Não adiantou mexer no interruptor. No meio da tarde de segunda-feira, nada de luz em 157 mil unidades consumidoras do DF, já que oito subestações de energia elétrica foram desligadas. Aqui, comerciantes que precisam da energia para tocar seus negócios temem mais prejuízos no futuro. 

Lidar com perecíveis é um trabalho complicado. É preciso cuidado, higiene e frio. Sem energia, esse último é impossível. Que o diga Jucelino de Souza, 38 anos, gerente de um açougue em Planaltina. Na tarde de segunda-feira, o apagar das luzes deixou a equipe tensa, já que não há geradores no local. “A falta de energia para nós é muito complicada”, ressalta.

Por sorte, o período em que o estabelecimento ficou sem fornecimento não foi suficiente para que a mercadoria estragasse, mas, no mês passado, uma queda de energia que durou mais de três horas resultou em prejuízos. 

“Dessa vez eu fiquei preocupado e só saí daqui quando a luz voltou porque tinha medo de afetar o relógio e estragar as carnes novamente”, conta o gerente.

De acordo com ele, a mercadoria congelada consegue se manter fora do local refrigerado por até três horas, “mas a câmara fria, onde os alimentos descongelados ficam, só aguentam meia hora.
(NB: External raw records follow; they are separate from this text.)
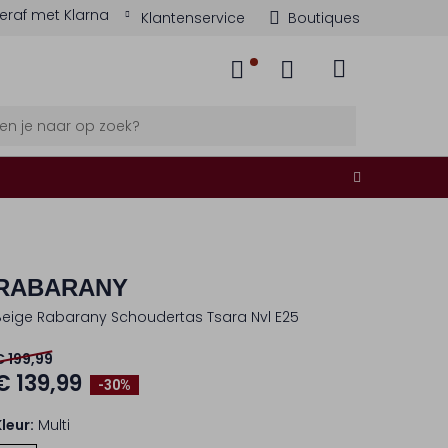
eraf met Klarna
Klantenservice
Boutiques
RABARANY
Beige Rabarany Schoudertas Tsara Nvl E25
€ 199,99
€ 139,99
-30%
Kleur:
Multi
Depois disso, precisa ser ligada imediatamente”. Por isso, o gasto mensal de consumo chega a R$ 5 mil. Sem energia por mais tempo, o prejuízo pode chegar a R$ 160 mil em um dia e toda a carne ir parar no lixo, conta.

“Agora, não dá para confiar”

Para uma sorveteria, manter os produtos na consistência correta só é possível com refrigeração. Em Sobradinho, um estabelecimento que sofre constantemente com falhas de fornecimento de energia pode fechar as portas. A proprietária, Osaneia Barreto, conta que está até pensando em mudar de ramo “porque não dá para confiar”. 
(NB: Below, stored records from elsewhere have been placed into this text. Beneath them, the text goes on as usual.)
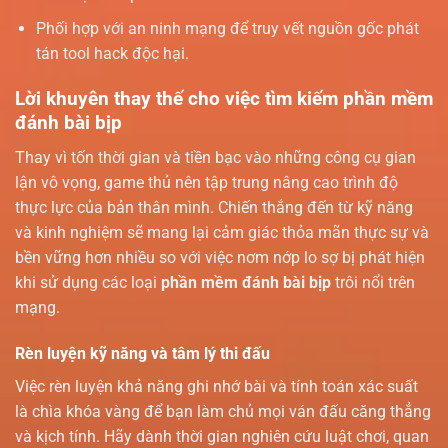
Phối hợp với an ninh mạng để truy vết nguồn gốc phát
tán tool hack độc hại.
Lời khuyên thay thế cho việc tìm kiếm phần mềm
đánh bài bịp
Thay vì tốn thời gian và tiền bạc vào những công cụ gian
lận vô vọng, game thủ nên tập trung nâng cao trình độ
thực lực của bản thân mình. Chiến thắng đến từ kỹ năng
và kinh nghiệm sẽ mang lại cảm giác thỏa mãn thực sự và
bền vững hơn nhiều so với việc nơm nớp lo sợ bị phát hiện
khi sử dụng các loại
phần mềm đánh bài bịp
trôi nổi trên
mạng.
Rèn luyện kỹ năng và tâm lý thi đấu
Việc rèn luyện khả năng ghi nhớ bài và tính toán xác suất
là chìa khóa vàng để bạn làm chủ mọi ván đấu căng thẳng
và kịch tính. Hãy dành thời gian nghiên cứu luật chơi, quan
De acordo com ela, cada vez que falta energia elétrica é um prejuízo. Mercadorias estragam, clientes somem, vendas diminuem e, a cada duas horas, mais de R$ 2 mil são perdidos. 

“Não dá para abrir o freezer porque os sorvetes derretem muito rápido, então vendemos apenas picolés”, diz, mas isso não impede que os sorvetes armazenados derretam: “São muito sensíveis. Se a energia começar a faltar uma vez por semana, por exemplo, não vai dar para manter”.

Na segunda-feira, as duas horas  em que o fornecimento de energia esteve suspenso, fizeram com que produtos derretessem. “Aqui, nada funciona sem luz, precisamos totalmente dela. Com o calor, isso piora”, disse a funcionária Laís Christina.  

“O sorvete fica muito mole em questão de minutos. Não dá para esperar. Até quando vamos repor os novos, tem que ser rápido”, contou a atendente Karine Damé, que disparou: “Se continuar assim, vamos à falência”.